Worthwhile academic degrees I would happily fund £9k per year for my children: Law, Medicine, Chemistry, History, Economics, PPE, French (or any other language), Classics, Physics, Geography, English, etc.
Worthwhile vocational degrees: Fashion and Design, Art, Engineering, Pharmacy, Nursing (although a degree should not be necessary), Teaching, Horticulture/Farming/Land Management, Architecture, etc..
Degrees I would refuse to fund for my DC: Media Studies, Film Studies, Sociology, Psychology (unless at one of very few elite universities), Human Resources, etc..

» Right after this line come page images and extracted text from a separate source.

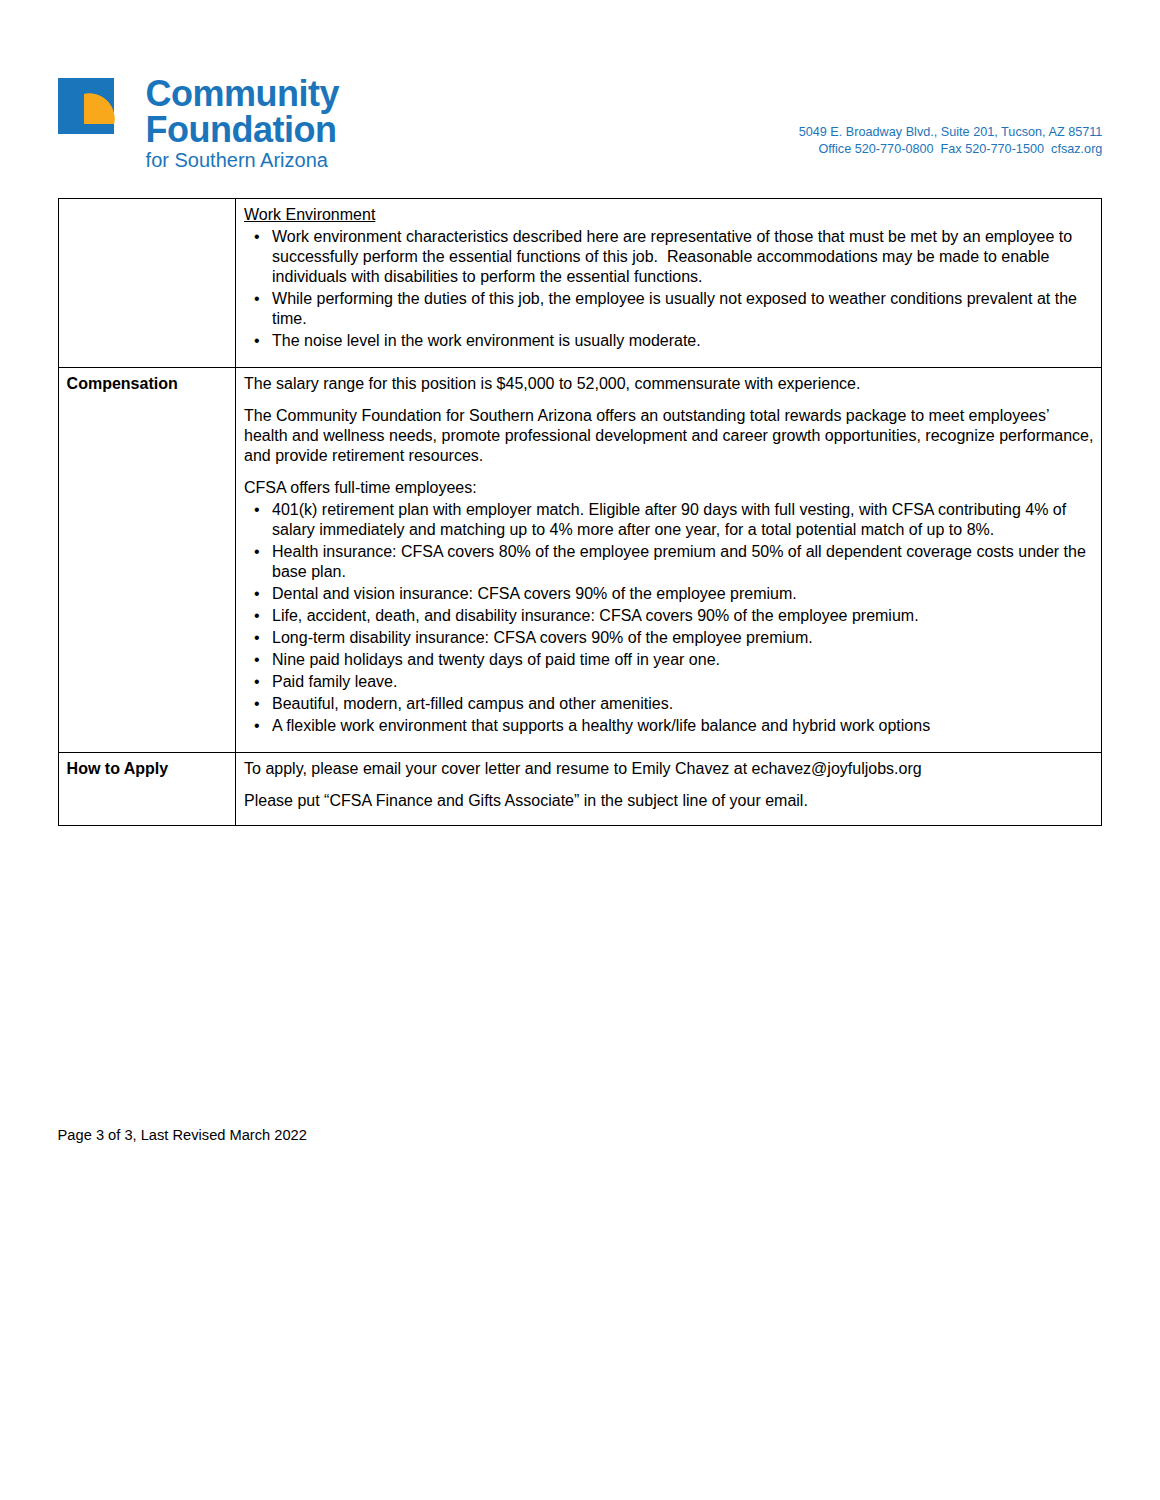Community Foundation for Southern Arizona
5049 E. Broadway Blvd., Suite 201, Tucson, AZ 85711
Office 520-770-0800 Fax 520-770-1500 cfsaz.org
| | Work Environment Work environment characteristics described here are representative of those that must be met by an employee to successfully perform the essential functions of this job. Reasonable accommodations may be made to enable individuals with disabilities to perform the essential functions. While performing the duties of this job, the employee is usually not exposed to weather conditions prevalent at the time. The noise level in the work environment is usually moderate. |
| Compensation | The salary range for this position is $45,000 to 52,000, commensurate with experience. The Community Foundation for Southern Arizona offers an outstanding total rewards package to meet employees’ health and wellness needs, promote professional development and career growth opportunities, recognize performance, and provide retirement resources. CFSA offers full-time employees: 401(k) retirement plan with employer match. Eligible after 90 days with full vesting, with CFSA contributing 4% of salary immediately and matching up to 4% more after one year, for a total potential match of up to 8%. Health insurance: CFSA covers 80% of the employee premium and 50% of all dependent coverage costs under the base plan. Dental and vision insurance: CFSA covers 90% of the employee premium. Life, accident, death, and disability insurance: CFSA covers 90% of the employee premium. Long-term disability insurance: CFSA covers 90% of the employee premium. Nine paid holidays and twenty days of paid time off in year one. Paid family leave. Beautiful, modern, art-filled campus and other amenities. A flexible work environment that supports a healthy work/life balance and hybrid work options |
| How to Apply | To apply, please email your cover letter and resume to Emily Chavez at echavez@joyfuljobs.org Please put “CFSA Finance and Gifts Associate” in the subject line of your email. |
Page 3 of 3, Last Revised March 2022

The lists are not exhaustive.
If a young person or adult is not intelligent enought to study for an academic degree at a university that has always been a university then in my respectful opinion they are barely worth the paper they are written on and many of those entering work with such degrees are not in my opinion as well rounded as good A'Level students thirty years ago.
No point having a degree at all if in a professional letter you use phrases such as "please telephone myself", "if you was considering the offer", and verbally "I aint going to", "they was late", etc., etc.. I don't care how many degrees a person has. If they cannot use the English language properly they are not well educated. The tragedy is that all too often they think are and five or ten years into their careers they wonder why they hit a glass ceiling.